Activity – All of the data is to be printed again exactly as it appears.

Object-level change descriptions:
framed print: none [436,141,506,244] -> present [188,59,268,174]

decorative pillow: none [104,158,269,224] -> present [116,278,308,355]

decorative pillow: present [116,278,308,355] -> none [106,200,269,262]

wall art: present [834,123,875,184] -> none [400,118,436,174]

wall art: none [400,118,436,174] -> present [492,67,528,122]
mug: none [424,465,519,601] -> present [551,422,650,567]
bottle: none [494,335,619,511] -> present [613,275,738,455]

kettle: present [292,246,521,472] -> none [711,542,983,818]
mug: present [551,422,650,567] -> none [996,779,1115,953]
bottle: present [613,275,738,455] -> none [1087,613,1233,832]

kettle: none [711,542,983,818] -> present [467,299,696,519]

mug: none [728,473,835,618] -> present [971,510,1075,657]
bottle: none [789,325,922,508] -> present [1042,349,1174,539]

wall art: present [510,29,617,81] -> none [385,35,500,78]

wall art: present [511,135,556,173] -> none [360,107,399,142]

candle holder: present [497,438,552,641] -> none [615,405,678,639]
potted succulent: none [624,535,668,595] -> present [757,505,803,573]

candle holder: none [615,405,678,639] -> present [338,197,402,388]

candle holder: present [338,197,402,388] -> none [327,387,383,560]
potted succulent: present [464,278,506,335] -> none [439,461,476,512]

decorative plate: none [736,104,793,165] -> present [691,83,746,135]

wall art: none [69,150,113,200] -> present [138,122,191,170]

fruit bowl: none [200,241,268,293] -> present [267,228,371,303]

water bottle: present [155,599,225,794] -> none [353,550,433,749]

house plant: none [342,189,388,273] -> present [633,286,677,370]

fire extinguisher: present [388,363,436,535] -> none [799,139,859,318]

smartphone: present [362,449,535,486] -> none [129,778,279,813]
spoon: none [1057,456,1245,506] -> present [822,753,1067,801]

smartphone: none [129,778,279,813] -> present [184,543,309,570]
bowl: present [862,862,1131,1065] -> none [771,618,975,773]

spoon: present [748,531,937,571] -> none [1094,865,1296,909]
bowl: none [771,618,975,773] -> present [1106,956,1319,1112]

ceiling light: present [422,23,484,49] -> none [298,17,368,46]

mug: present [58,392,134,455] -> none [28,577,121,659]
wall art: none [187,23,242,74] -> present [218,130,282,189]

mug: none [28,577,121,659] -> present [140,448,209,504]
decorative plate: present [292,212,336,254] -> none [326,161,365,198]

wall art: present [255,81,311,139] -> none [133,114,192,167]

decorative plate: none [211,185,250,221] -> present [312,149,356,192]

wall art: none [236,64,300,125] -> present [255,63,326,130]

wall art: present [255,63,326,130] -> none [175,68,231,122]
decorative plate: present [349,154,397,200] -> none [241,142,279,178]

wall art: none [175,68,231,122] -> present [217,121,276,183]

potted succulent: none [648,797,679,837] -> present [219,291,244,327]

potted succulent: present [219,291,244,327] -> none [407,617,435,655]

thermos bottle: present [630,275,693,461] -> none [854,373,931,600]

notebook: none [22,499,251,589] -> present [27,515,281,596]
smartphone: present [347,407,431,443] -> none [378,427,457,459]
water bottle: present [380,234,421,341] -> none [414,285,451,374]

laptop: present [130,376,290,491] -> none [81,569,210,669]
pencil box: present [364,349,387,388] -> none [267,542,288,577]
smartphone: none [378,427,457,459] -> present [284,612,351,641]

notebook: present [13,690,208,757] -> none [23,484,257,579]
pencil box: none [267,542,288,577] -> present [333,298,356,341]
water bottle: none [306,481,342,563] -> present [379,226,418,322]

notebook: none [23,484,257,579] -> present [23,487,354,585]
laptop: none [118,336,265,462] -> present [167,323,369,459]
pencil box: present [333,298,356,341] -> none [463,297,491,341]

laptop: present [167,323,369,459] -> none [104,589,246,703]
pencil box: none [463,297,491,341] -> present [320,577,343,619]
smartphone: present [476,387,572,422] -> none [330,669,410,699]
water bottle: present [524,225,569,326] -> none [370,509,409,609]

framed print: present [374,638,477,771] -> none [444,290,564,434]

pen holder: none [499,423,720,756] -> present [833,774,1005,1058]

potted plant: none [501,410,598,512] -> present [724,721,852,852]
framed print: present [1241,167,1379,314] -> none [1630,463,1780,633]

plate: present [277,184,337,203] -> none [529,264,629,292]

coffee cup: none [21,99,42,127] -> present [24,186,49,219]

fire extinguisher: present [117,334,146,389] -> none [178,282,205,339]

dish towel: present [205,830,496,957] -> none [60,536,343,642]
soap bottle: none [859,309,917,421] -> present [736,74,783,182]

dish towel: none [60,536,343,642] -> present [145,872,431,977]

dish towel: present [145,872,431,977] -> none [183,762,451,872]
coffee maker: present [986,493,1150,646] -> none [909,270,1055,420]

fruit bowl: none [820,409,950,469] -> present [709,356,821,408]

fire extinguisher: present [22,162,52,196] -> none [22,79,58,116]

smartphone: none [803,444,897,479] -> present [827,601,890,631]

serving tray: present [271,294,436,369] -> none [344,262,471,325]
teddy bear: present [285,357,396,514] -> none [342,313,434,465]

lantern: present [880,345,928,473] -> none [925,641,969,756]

Solution for this task –
framed print: none [436,141,506,244] -> present [188,59,268,174]

decorative pillow: none [104,158,269,224] -> present [116,278,308,355]

decorative pillow: present [116,278,308,355] -> none [106,200,269,262]

wall art: present [834,123,875,184] -> none [400,118,436,174]

wall art: none [400,118,436,174] -> present [492,67,528,122]
mug: none [424,465,519,601] -> present [551,422,650,567]
bottle: none [494,335,619,511] -> present [613,275,738,455]

kettle: present [292,246,521,472] -> none [711,542,983,818]
mug: present [551,422,650,567] -> none [996,779,1115,953]
bottle: present [613,275,738,455] -> none [1087,613,1233,832]

kettle: none [711,542,983,818] -> present [467,299,696,519]

mug: none [728,473,835,618] -> present [971,510,1075,657]
bottle: none [789,325,922,508] -> present [1042,349,1174,539]

wall art: present [510,29,617,81] -> none [385,35,500,78]

wall art: present [511,135,556,173] -> none [360,107,399,142]

candle holder: present [497,438,552,641] -> none [615,405,678,639]
potted succulent: none [624,535,668,595] -> present [757,505,803,573]

candle holder: none [615,405,678,639] -> present [338,197,402,388]

candle holder: present [338,197,402,388] -> none [327,387,383,560]
potted succulent: present [464,278,506,335] -> none [439,461,476,512]

decorative plate: none [736,104,793,165] -> present [691,83,746,135]

wall art: none [69,150,113,200] -> present [138,122,191,170]

fruit bowl: none [200,241,268,293] -> present [267,228,371,303]

water bottle: present [155,599,225,794] -> none [353,550,433,749]

house plant: none [342,189,388,273] -> present [633,286,677,370]

fire extinguisher: present [388,363,436,535] -> none [799,139,859,318]

smartphone: present [362,449,535,486] -> none [129,778,279,813]
spoon: none [1057,456,1245,506] -> present [822,753,1067,801]

smartphone: none [129,778,279,813] -> present [184,543,309,570]
bowl: present [862,862,1131,1065] -> none [771,618,975,773]

spoon: present [748,531,937,571] -> none [1094,865,1296,909]
bowl: none [771,618,975,773] -> present [1106,956,1319,1112]

ceiling light: present [422,23,484,49] -> none [298,17,368,46]

mug: present [58,392,134,455] -> none [28,577,121,659]
wall art: none [187,23,242,74] -> present [218,130,282,189]

mug: none [28,577,121,659] -> present [140,448,209,504]
decorative plate: present [292,212,336,254] -> none [326,161,365,198]

wall art: present [255,81,311,139] -> none [133,114,192,167]

decorative plate: none [211,185,250,221] -> present [312,149,356,192]

wall art: none [236,64,300,125] -> present [255,63,326,130]

wall art: present [255,63,326,130] -> none [175,68,231,122]
decorative plate: present [349,154,397,200] -> none [241,142,279,178]

wall art: none [175,68,231,122] -> present [217,121,276,183]

potted succulent: none [648,797,679,837] -> present [219,291,244,327]

potted succulent: present [219,291,244,327] -> none [407,617,435,655]

thermos bottle: present [630,275,693,461] -> none [854,373,931,600]

notebook: none [22,499,251,589] -> present [27,515,281,596]
smartphone: present [347,407,431,443] -> none [378,427,457,459]
water bottle: present [380,234,421,341] -> none [414,285,451,374]

laptop: present [130,376,290,491] -> none [81,569,210,669]
pencil box: present [364,349,387,388] -> none [267,542,288,577]
smartphone: none [378,427,457,459] -> present [284,612,351,641]

notebook: present [13,690,208,757] -> none [23,484,257,579]
pencil box: none [267,542,288,577] -> present [333,298,356,341]
water bottle: none [306,481,342,563] -> present [379,226,418,322]

notebook: none [23,484,257,579] -> present [23,487,354,585]
laptop: none [118,336,265,462] -> present [167,323,369,459]
pencil box: present [333,298,356,341] -> none [463,297,491,341]

laptop: present [167,323,369,459] -> none [104,589,246,703]
pencil box: none [463,297,491,341] -> present [320,577,343,619]
smartphone: present [476,387,572,422] -> none [330,669,410,699]
water bottle: present [524,225,569,326] -> none [370,509,409,609]

framed print: present [374,638,477,771] -> none [444,290,564,434]

pen holder: none [499,423,720,756] -> present [833,774,1005,1058]

potted plant: none [501,410,598,512] -> present [724,721,852,852]
framed print: present [1241,167,1379,314] -> none [1630,463,1780,633]

plate: present [277,184,337,203] -> none [529,264,629,292]

coffee cup: none [21,99,42,127] -> present [24,186,49,219]

fire extinguisher: present [117,334,146,389] -> none [178,282,205,339]

dish towel: present [205,830,496,957] -> none [60,536,343,642]
soap bottle: none [859,309,917,421] -> present [736,74,783,182]

dish towel: none [60,536,343,642] -> present [145,872,431,977]

dish towel: present [145,872,431,977] -> none [183,762,451,872]
coffee maker: present [986,493,1150,646] -> none [909,270,1055,420]

fruit bowl: none [820,409,950,469] -> present [709,356,821,408]

fire extinguisher: present [22,162,52,196] -> none [22,79,58,116]

smartphone: none [803,444,897,479] -> present [827,601,890,631]

serving tray: present [271,294,436,369] -> none [344,262,471,325]
teddy bear: present [285,357,396,514] -> none [342,313,434,465]

lantern: present [880,345,928,473] -> none [925,641,969,756]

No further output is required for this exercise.